The bank's net interest income grew 10 per cent to Rs 262 crore (Rs 238 crore). “The margins of the bank were under a little pressure, which was anticipated. But it started re-pricing from the middle of the quarter.

“We have not seen the full impact of the benefit of re-pricing during this quarter, but will see in the second quarter,” said Mr Jayant Mehrotra, Chief Financial Officer, during a telephonic interaction. Other income was up 12.9 per cent to Rs 140.5 crore (Rs 124.4 crore).

Slippages lower

The bank also reported reduction in provisions and contingencies at Rs 6.2 crore (Rs 43.9 crore), “because we were able to significantly reduce our slippages,” he added. Mr Mehrotra pointed out that the bank had provided significantly over the last four quarters, and the provisioning-coverage ratio stood at 84 per cent (59 per cent).

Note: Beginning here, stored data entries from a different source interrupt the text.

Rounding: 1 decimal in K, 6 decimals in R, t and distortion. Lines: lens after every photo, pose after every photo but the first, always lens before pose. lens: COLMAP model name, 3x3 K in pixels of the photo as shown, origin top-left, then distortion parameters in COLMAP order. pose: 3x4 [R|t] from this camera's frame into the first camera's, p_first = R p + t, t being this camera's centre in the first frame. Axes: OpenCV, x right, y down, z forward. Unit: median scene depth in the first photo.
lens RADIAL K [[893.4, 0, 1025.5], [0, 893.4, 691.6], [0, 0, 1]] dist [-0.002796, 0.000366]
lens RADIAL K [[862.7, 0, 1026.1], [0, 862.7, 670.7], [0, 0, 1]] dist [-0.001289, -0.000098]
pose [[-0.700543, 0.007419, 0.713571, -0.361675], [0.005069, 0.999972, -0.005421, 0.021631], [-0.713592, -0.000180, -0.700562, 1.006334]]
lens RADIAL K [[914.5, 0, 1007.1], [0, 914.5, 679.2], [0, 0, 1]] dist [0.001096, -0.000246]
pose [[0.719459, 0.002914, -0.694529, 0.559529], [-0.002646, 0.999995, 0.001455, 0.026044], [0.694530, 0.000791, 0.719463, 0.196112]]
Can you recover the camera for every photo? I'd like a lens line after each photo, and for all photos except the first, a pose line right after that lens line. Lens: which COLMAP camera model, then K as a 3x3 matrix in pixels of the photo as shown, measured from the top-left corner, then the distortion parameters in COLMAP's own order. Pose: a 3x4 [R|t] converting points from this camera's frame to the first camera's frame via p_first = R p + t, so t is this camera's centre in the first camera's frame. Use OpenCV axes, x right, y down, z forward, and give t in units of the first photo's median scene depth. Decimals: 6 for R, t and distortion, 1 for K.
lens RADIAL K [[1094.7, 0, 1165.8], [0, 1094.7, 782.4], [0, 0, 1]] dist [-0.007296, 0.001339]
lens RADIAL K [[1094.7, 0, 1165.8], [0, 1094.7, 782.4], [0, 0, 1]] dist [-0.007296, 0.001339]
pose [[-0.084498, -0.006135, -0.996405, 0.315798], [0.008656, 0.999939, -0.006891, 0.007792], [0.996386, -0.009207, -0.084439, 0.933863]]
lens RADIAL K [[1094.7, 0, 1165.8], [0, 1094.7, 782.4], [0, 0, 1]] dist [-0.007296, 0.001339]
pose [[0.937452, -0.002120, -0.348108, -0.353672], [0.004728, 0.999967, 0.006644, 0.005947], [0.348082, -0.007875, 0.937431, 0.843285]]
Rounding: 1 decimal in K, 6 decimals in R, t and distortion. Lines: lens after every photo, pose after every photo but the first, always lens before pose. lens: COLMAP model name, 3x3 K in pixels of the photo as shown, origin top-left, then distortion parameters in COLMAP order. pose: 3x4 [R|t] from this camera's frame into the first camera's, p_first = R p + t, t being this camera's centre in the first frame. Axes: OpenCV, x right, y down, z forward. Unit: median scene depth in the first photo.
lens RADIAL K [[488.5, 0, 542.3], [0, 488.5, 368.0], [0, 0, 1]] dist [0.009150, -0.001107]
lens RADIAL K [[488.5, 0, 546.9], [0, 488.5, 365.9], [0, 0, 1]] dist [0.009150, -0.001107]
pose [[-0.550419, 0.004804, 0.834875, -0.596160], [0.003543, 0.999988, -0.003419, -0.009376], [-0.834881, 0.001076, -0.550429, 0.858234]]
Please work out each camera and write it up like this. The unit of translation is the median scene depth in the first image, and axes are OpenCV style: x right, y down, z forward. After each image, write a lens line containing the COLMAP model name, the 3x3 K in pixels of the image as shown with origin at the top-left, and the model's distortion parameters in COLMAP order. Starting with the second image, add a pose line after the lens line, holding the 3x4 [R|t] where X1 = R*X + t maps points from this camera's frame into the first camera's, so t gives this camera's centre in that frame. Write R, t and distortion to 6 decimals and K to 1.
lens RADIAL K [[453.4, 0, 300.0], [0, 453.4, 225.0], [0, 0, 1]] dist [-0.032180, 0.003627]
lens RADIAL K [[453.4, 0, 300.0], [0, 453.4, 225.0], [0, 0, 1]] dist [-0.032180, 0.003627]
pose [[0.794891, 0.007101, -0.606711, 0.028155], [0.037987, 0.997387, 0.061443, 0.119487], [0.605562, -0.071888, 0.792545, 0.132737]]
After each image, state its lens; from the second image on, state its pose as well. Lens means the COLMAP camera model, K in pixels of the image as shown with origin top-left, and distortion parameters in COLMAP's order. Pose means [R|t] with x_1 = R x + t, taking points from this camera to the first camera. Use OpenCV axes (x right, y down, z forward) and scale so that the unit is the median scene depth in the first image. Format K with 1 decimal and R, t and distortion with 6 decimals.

“Due to focus on asset growth with quality, the provisions and contingencies for the quarter were primarily towards standard asset provision,” he said. The bank's gross NPAs stood at 2.15 per cent (3.25 per cent, while net NPAs stood at 0.35 per cent (1.36 per cent).

Capital adequacy ratio stood at 15.89 per cent, with the bank raising Rs 970 crore in June 2011. Tier-I capital was at 12.5 per cent.